**TEXT FOR ANALYSIS**

= Beginning of Section =

Olympic fencing event

The men's épée was one of four fencing events on the Fencing at the 1908 Summer Olympics programme. The competition was held from 17 to 24 July 1908 at the Franco-British Exhibition fencing grounds. There were 85 competitors from 13 nations. Each nation could enter up to 12 fencers. The medals were swept by the French fencers, who also took the gold medal in the team épée event. Gaston Alibert was the gold medalist, with Alexandre Lippmann taking silver and Eugene Olivier bronze. Officially, it was the second consecutive medal sweep in the event, though two of the three "Cuban" fencers who medaled in 1904 were actually American.

==Background==

This was the third appearance of the event, which was not held at the first Games in 1896 (with only foil and sabre events held) but has been held at every Summer Olympics since 1900.

None of the five fencers from 1904 returned.

Bohemia, Canada, Denmark, Hungary, the Netherlands, Norway, South Africa, and Sweden each made their debut in the event. Belgium, France, Germany, Great Britain, and Italy each appeared for the second time, matching Cuba and the United States (both absent for the first time) for most among nations.

= End of Section =

**TASKS**
- 1) Please return the fencing text word for word from "This was the" up to and including "most among nations.".
- 2) Answer these questions from the fencing text:
(a) How many competitors took part, and from how many nations?
(b) Who took the silver medal?
(c) How many of the fencers from 1904 returned?

**Stored data entries**
= Beginning of Section =

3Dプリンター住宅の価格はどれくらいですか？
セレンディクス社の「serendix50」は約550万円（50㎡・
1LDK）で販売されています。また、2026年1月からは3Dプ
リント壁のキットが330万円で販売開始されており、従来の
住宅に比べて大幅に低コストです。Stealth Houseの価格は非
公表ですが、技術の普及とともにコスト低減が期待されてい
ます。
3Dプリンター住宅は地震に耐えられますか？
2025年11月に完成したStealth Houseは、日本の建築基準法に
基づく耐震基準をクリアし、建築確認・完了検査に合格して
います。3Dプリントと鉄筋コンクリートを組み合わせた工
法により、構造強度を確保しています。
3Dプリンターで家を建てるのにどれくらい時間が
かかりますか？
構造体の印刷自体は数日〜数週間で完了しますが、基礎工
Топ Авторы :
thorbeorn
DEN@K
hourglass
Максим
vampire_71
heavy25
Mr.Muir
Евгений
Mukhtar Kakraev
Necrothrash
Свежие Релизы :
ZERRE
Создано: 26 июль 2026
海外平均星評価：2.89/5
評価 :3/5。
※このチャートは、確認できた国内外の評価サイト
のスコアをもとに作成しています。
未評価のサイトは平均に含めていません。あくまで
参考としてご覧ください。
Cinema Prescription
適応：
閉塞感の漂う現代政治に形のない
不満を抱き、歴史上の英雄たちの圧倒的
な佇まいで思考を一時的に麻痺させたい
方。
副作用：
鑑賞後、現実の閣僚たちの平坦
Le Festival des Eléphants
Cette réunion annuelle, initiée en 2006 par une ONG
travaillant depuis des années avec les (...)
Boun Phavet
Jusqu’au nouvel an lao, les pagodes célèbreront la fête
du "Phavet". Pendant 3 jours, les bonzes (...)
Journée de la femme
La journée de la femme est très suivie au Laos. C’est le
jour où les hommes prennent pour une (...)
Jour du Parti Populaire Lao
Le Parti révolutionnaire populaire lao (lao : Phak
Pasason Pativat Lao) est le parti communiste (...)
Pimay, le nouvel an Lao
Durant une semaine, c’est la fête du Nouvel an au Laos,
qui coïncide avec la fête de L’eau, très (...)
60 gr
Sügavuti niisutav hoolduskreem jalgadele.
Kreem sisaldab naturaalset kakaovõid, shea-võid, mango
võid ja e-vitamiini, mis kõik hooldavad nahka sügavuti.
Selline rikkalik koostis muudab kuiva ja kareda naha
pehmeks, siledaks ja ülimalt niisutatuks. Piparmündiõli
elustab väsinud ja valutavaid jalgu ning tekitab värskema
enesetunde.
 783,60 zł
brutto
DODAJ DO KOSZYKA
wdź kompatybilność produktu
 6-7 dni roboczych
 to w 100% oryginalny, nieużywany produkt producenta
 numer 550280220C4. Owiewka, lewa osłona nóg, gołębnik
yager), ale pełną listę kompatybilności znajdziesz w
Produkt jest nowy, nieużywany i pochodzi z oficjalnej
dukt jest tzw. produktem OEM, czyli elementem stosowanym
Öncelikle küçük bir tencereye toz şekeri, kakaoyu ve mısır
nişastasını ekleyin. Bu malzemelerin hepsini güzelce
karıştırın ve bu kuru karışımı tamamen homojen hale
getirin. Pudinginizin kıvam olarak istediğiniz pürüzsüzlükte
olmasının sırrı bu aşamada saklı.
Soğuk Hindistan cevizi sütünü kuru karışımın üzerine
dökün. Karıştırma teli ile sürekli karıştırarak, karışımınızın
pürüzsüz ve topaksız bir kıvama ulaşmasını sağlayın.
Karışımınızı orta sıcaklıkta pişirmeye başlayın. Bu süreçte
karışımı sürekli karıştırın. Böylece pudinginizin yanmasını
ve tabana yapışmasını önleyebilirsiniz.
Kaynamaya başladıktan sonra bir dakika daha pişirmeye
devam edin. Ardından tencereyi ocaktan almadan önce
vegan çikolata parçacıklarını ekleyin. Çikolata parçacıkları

= End of Section =

**SOLUTIONS**
- 1)
This was the third appearance of the event, which was not held at the first Games in 1896 (with only foil and sabre events held) but has been held at every Summer Olympics since 1900.

None of the five fencers from 1904 returned.

Bohemia, Canada, Denmark, Hungary, the Netherlands, Norway, South Africa, and Sweden each made their debut in the event. Belgium, France, Germany, Great Britain, and Italy each appeared for the second time, matching Cuba and the United States (both absent for the first time) for most among nations.

- 2)
(a) 85 competitors from 13 nations.
(b) Alexandre Lippmann.
(c) None of the five.